Saturday, November 12, 2011

Les gènes des centenaires sous la loupe des chercheurs


Même si des études antérieures ont démontré que leur longévité ne réside pas uniquement dans l'ADN, les chercheurs font le pari que les centenaires sont porteurs de particularités génétiques qui leur permettent d'éviter ou de retarder les principales maladies.



Les centenaires, leurs cellules et surtout leurs gènes passionnent les chercheurs. Et, quoique de plus en plus nombreux sur la planète, ils valent de l'or. La fondation américaine X Prize vient ainsi de lancer un concours doté de 10 millions de dollars (7,28 millions d'euros) pour le premier laboratoire qui réussira à décrypter l'ADN de 100 centenaires.

En 2004, cette fondation dont l'ambition est de stimuler l'innovation par la compétition avait, sur le même principe, attribué une récompense de 10 millions de dollars aux concepteurs du premier vaisseau spatial privé. Pour ce nouveau projet, baptisé Archon Genomics X Prize, la barre a aussi été placée très haut : le séquençage devra être complet, rapide (en moins de trente jours), pour un coût inférieur à 1 000 dollars par génome, et avec un taux d'erreur inférieur à un par million de paires de nucléotides.
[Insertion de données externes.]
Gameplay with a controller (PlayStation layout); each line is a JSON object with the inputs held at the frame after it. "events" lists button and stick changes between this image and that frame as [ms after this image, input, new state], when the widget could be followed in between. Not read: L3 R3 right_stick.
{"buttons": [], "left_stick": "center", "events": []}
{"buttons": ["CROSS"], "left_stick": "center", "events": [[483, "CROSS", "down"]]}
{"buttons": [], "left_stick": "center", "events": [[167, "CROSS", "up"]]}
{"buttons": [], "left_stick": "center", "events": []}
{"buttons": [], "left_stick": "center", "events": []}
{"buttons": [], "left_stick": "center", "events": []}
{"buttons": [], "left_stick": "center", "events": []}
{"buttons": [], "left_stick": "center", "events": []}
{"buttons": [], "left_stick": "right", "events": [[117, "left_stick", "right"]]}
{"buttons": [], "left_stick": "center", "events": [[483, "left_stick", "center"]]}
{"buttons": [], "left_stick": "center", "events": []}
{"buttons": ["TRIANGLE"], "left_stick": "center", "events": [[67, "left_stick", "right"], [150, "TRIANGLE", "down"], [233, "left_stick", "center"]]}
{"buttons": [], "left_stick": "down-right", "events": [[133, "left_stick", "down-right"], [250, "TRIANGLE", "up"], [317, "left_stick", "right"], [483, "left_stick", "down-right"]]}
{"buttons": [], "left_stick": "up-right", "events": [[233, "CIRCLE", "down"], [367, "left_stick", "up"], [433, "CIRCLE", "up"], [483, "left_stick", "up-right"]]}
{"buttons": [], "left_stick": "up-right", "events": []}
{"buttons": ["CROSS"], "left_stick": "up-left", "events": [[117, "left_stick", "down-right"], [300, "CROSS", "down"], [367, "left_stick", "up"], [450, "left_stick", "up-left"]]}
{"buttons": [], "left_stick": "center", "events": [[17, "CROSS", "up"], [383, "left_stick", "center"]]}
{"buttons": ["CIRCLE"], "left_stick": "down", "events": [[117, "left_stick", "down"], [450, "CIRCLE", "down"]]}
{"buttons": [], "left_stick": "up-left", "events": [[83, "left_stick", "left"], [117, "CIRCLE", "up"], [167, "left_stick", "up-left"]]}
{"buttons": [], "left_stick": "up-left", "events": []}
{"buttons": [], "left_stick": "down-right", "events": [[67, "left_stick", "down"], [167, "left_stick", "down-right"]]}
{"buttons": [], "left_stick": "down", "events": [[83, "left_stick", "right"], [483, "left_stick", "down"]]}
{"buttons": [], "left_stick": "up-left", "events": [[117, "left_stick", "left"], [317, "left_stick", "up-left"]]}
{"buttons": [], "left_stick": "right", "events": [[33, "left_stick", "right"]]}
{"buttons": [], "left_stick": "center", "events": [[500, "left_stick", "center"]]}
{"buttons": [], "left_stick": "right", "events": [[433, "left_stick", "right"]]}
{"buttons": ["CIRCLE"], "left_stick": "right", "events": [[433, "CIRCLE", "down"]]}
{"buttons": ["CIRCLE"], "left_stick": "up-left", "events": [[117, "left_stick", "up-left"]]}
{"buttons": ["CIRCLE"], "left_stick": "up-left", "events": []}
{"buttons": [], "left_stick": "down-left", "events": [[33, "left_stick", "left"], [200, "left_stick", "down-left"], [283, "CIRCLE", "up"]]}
L'un des objectifs est évidemment de percer les secrets de la longévité et du vieillissement en bonne santé. Même si des études antérieures ont démontré que leur longévité ne réside pas uniquement dans l'ADN, les chercheurs font le pari que les centenaires sont porteurs de particularités génétiques qui leur permettent d'éviter ou de retarder les principales maladies. "La découverte de ces variants pourra conduire à celle de cibles thérapeutiques et de mécanismes protecteurs", écrivent des membres de la fondation dans la revue Nature Genetics de novembre.

PLUS D'ALCOOL ET MOINS D'EXERCICE

Les travaux d'autres équipes, dont ceux d'Israéliens parus cet été dans le journal de la Société américaine de gériatrie, confortent l'hypothèse de gènes protecteurs. En comparant 477 juifs ashkénazes de plus de 95 ans, autonomes, à quelque 3 000 témoins nés à la même époque, les chercheurs ont observé que les personnes qui avaient vécu le plus longtemps buvaient un peu plus d'alcool que la moyenne et faisaient plutôt moins d'exercice physique.

Ils en ont déduit que les centenaires ont un profil génétique qui les protège contre les effets nocifs d'un mode de vie peu sain. Archon Genomics X Prize permettra peut-être d'identifier ces "bons" gènes. Mais ce n'est pas son seul objectif. L'idée est aussi "de pousser l'industrie à développer des techniques de séquençage plus précises, plus rapides et moins chères", a relevé Craig Venter, pionnier du décryptage du génome humain et vice-président de la compétition. C'est, selon le généticien américain, un préalable indispensable pour entrer réellement dans l'ère de la médecine personnalisée.

Les volontaires, qui doivent être centenaires et en bonne santé, sont en cours de recrutement dans le monde entier. Le concours proprement dit démarrera le 3 janvier 2013, date à laquelle les équipes en lice recevront un échantillon d'ADN des participants. A l'issue de la compétition, la base de données sera accessible à la communauté scientifique.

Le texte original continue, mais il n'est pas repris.